Joseph’s teeth gritted, and his gaze bored into the apparition’s as he said, “I made a very grave mistake once, Mr. Sheridan. Lives were lost because I could not see what was plainly before me. There is no atoning for that mistake. All I can do is prevent it from happening again.” His eyes flicked sideways and finally met mine. “To ignore the past and to ignore the Dead—that is no solution. Unflinching and unafraid is the only way to move forward. Now, is there any other place the ghosts swarm?”

I shook my head, but my mind wasn’t thinking about the ghosts anymore. All I could think about was what Joseph had just said: There is no atoning for what I did. All I can do is prevent it from happening again.

It seemed to echo through me. The only path forward was to face my nightmares unflinching and unafraid. To own up and then move on. I had ruined lives. I had stolen and I had cheated. Nothing could change those facts. Nothing could change Clay Wilcox and his bounty either. All I could do was keep pushing forward.

Such a simple phrase, yet so . . . true.

“We may return to your cabin now,” Joseph said.

“Already? But you haven’t done anything.” I couldn’t keep the edge off my words. “You said you could stop the haunting.”

“And I can.” His eyes thinned to slits. “But I have seen enough to know that we are not dealing with normal apparitions.” He motioned for me to lead the way, so I set off at a slow pace, sticking as close to the wall as I could . . . and hoping that if I took long enough, Joseph might change his mind. He might do something now. Fix this problem. Fix everything.

But as we trekked, Joseph explained how his Spirit-Hunting methods worked—and it became clearer that he could do nothing to stop the ghosts. Not yet, at least.

“There is electricity around us, Mr.

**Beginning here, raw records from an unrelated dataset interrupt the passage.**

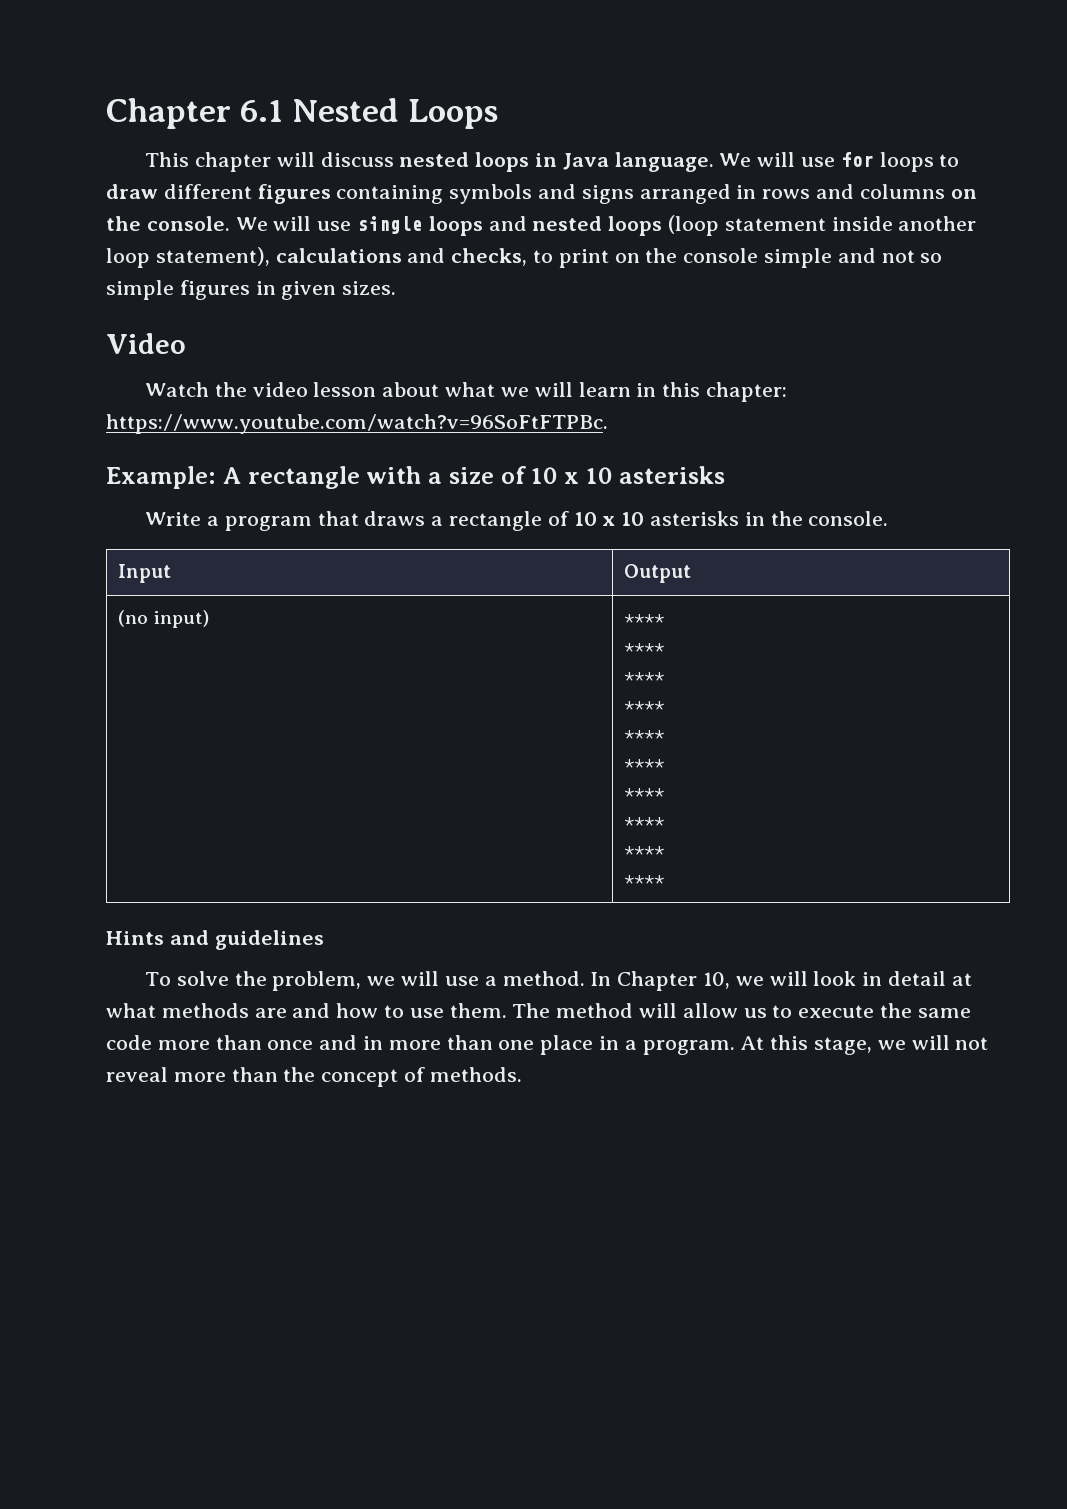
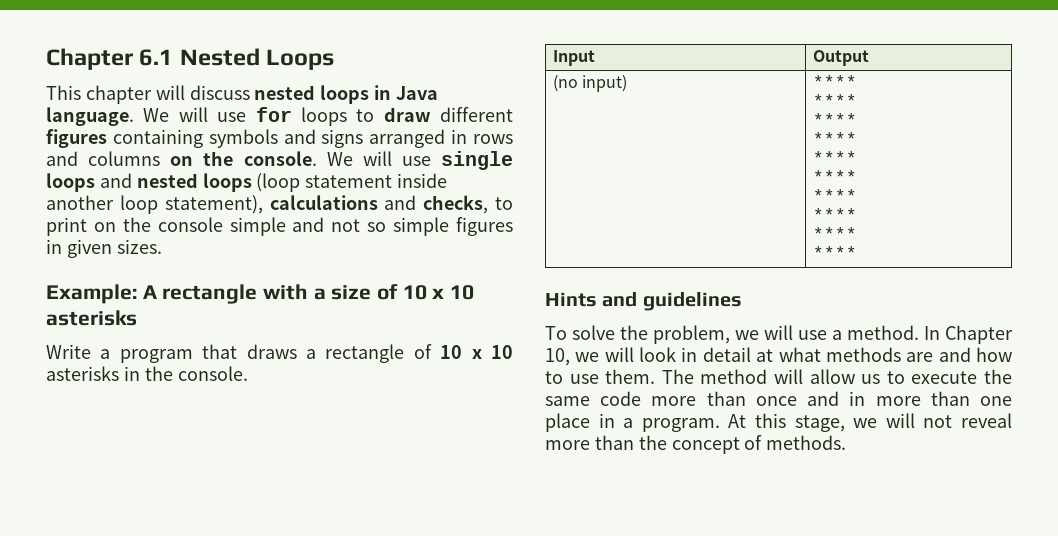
[106,333,186,354] [145,382,787,402] [106,414,608,434] // Video // Watch the video lesson about what we will learn in this chapter: https://www.youtube.com/watch?v=96SoFtFTPBc. -> (162, 246) none

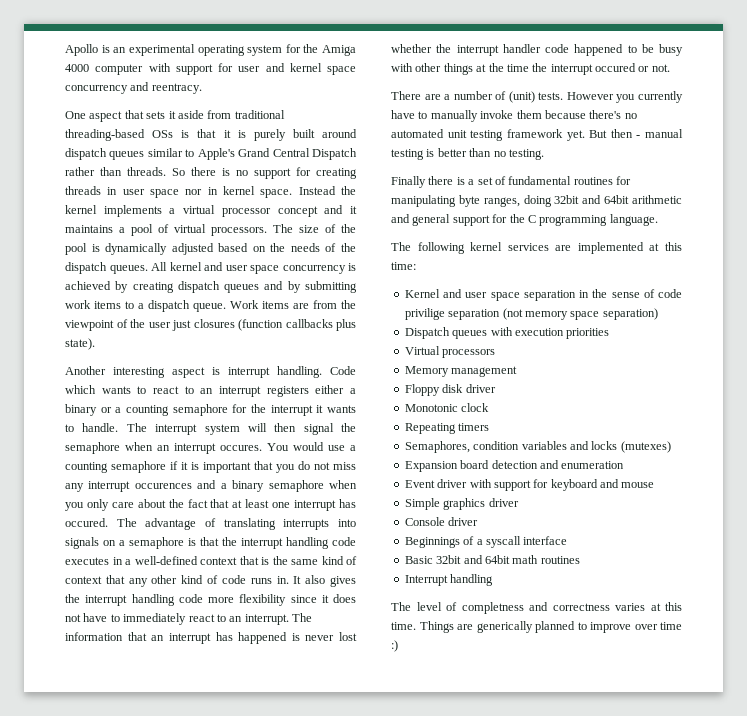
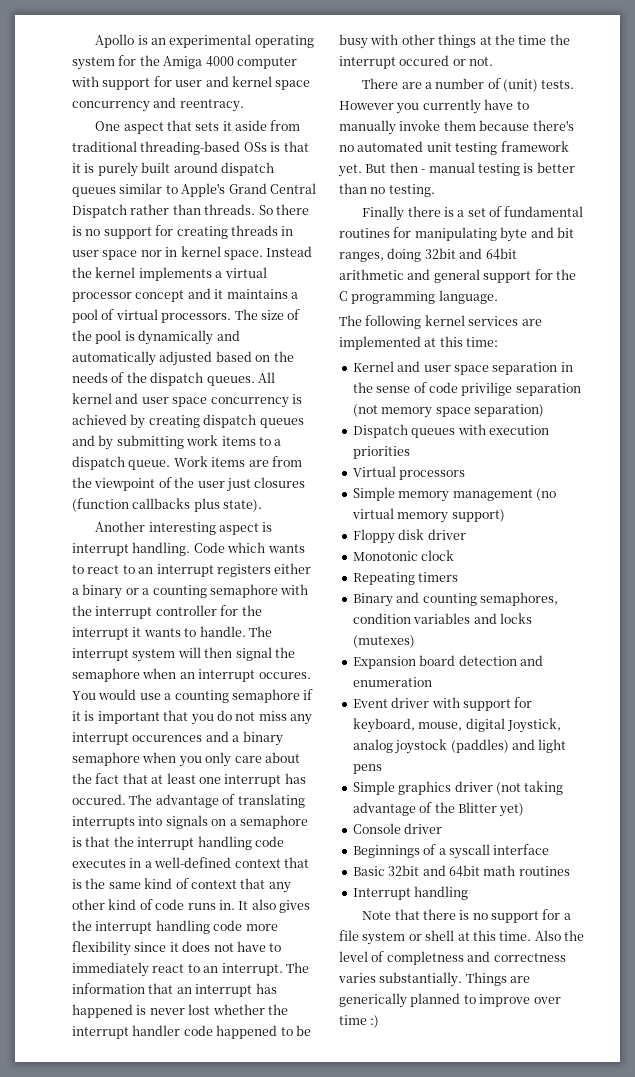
(168, 249) none -> [216,330,240,341] [72,351,156,366] and automatically
(228, 410) none -> [280,584,309,595] [72,605,217,619] with the interrupt controller
(480, 201) none -> [530,227,574,238] and bit
[404,366,449,377] Memory -> [352,487,450,502] Simple memory
(518, 371) none -> [535,488,556,501] [351,508,505,523] (no virtual memory support)
[404,441,470,453] Semaphores, -> [352,592,558,607] Binary and counting semaphores,
[550,479,655,491] [404,498,519,510] keyboard and mouse // Simple graphics driver -> [352,718,561,733] [352,739,567,754] [352,764,382,774] [352,781,564,795] [352,802,525,817] keyboard, mouse, digital Joystick, analog joystock (paddles) and light pens // Simple graphics driver (not taking advantage of the Blitter yet)
[391,602,411,611] The -> [362,909,571,923] [339,930,584,945] Note that there is no support for a file system or shell at this time. Also the
[650,602,682,611] [391,622,416,630] at this time. -> [379,972,463,987] substantially.

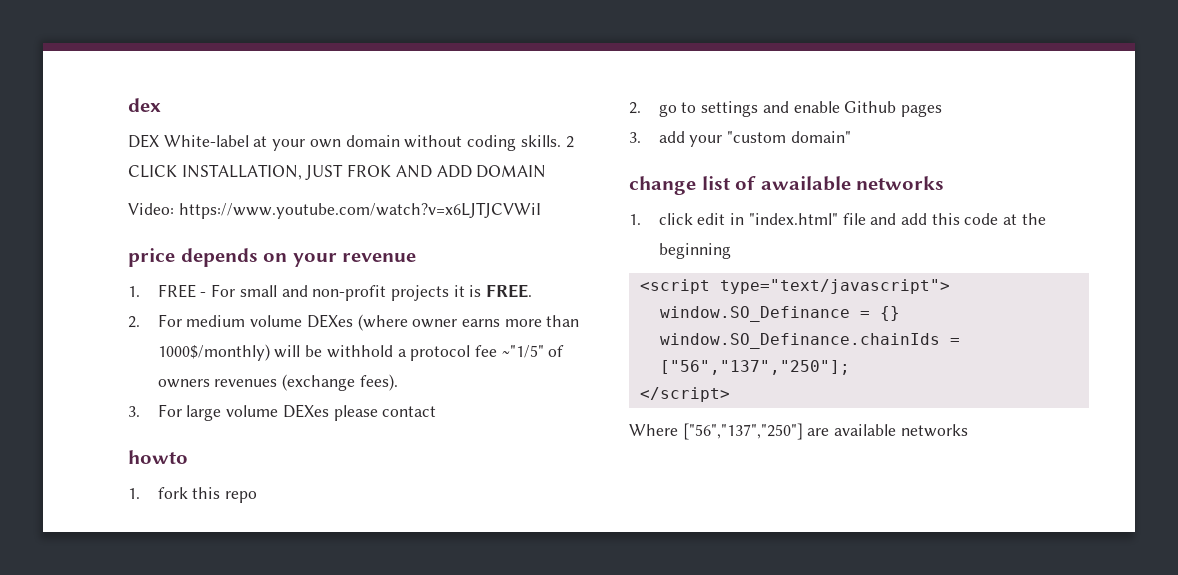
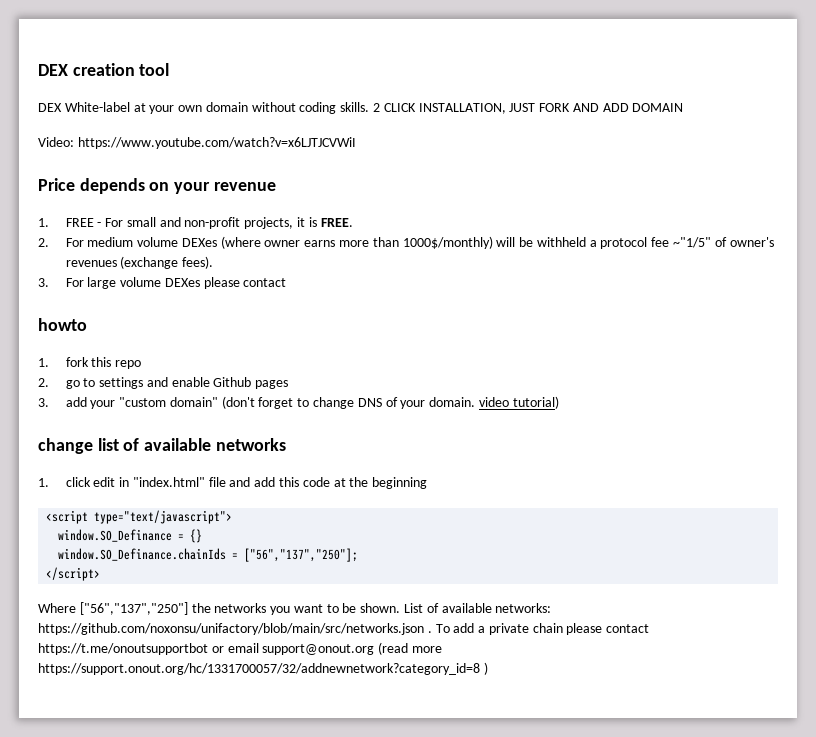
[128,98,161,112] dex -> [38,63,170,76] DEX creation tool
[347,164,392,177] FROK -> [539,103,571,112] FORK
[128,248,175,267] price -> [38,178,75,191] Price
[390,285,449,301] projects -> [244,217,294,229] projects,
[326,345,393,358] withhold -> [536,237,586,247] withheld
[157,379,210,388] owners -> [729,237,774,247] owner's
(851, 137) none -> [221,396,559,409] (don't forget to change DNS of your domain. video tutorial)
[760,176,851,191] awailable -> [144,438,212,451] available
[807,424,968,437] are available networks -> [191,603,552,615] [38,623,650,635] [38,642,442,655] [38,662,488,675] the networks you want to be shown. List of available networks: https://github.com/noxonsu/unifactory/blob/main/src/networks.json . To add a private chain please contact https://t.me/onoutsupportbot or email support@onout.org (read more https://support.onout.org/hc/1331700057/32/addnewnetwork?category_id=8 )

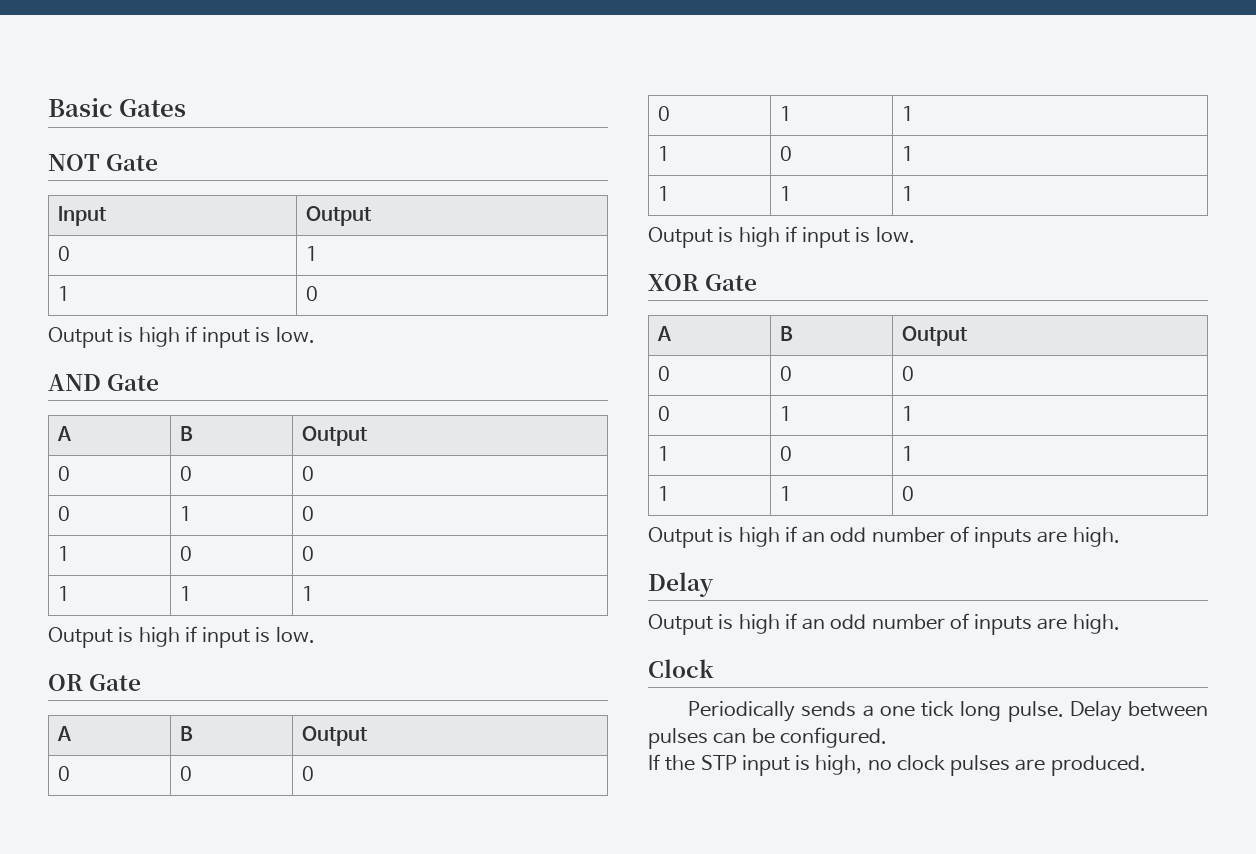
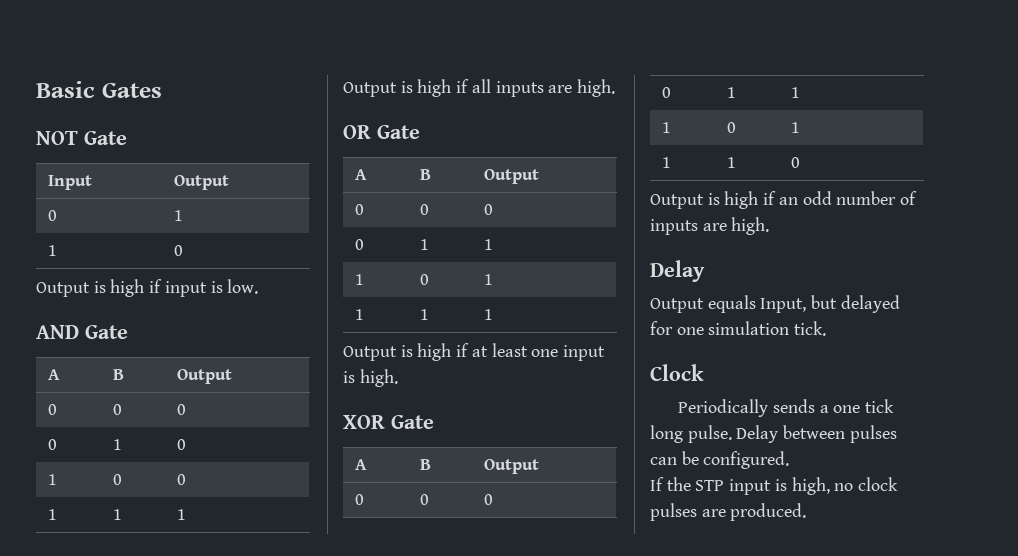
[202,627,315,648] input is low. -> [471,79,616,97] all inputs are high.
[802,227,915,248] input is low. -> [471,343,606,361] [343,369,398,387] at least one input is high.
[718,613,1120,635] is high if an odd number of inputs are high. -> [707,295,900,313] [650,321,827,336] equals Input, but delayed for one simulation tick.

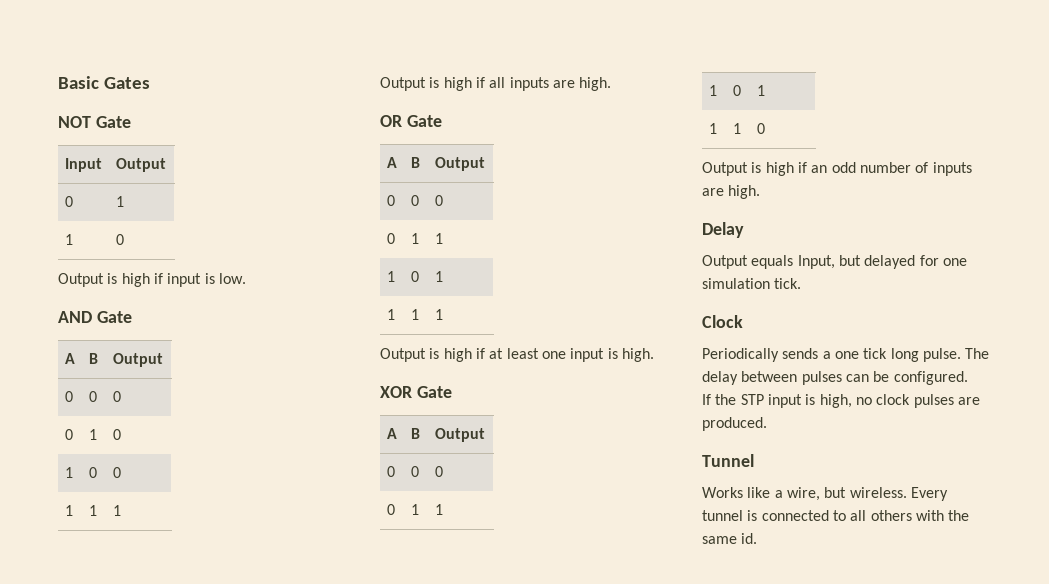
[736,425,779,443] Delay -> [965,348,990,359] [702,371,738,385] The delay
(807, 512) none -> [702,454,754,467] [702,487,948,501] [702,510,970,521] [702,533,758,544] // Tunnel // Works like a wire, but wireless. Every tunnel is connected to all others with the same id.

Sheridan. I think of it as the earth’s soul.”

I thought back to page 258 in my textbook. It showed the earth with lines pulsing outward—lines of electricity. “You mean electromagnetism.”

“Precisely.” Joseph paused midstride to flatten himself to the wall—and avoid a bloated man as he whispered past. “I gather all this electromagnetism into myself and use it to blast the Dead to bits. The broken soul then travels back to the spirit realm.”

“Land sakes,” I breathed. “It’s like a cue ball in billiards. But then . . . why not just bypass the whole electric field entirely? Why not use raw electricity? Surely it’s more powerful.”

“Such as lightning?”

“Yeah. Or even electricity from a steam engine . . .” I trailed off, freezing in place as a ghost with a torn-out neck swept in front of me.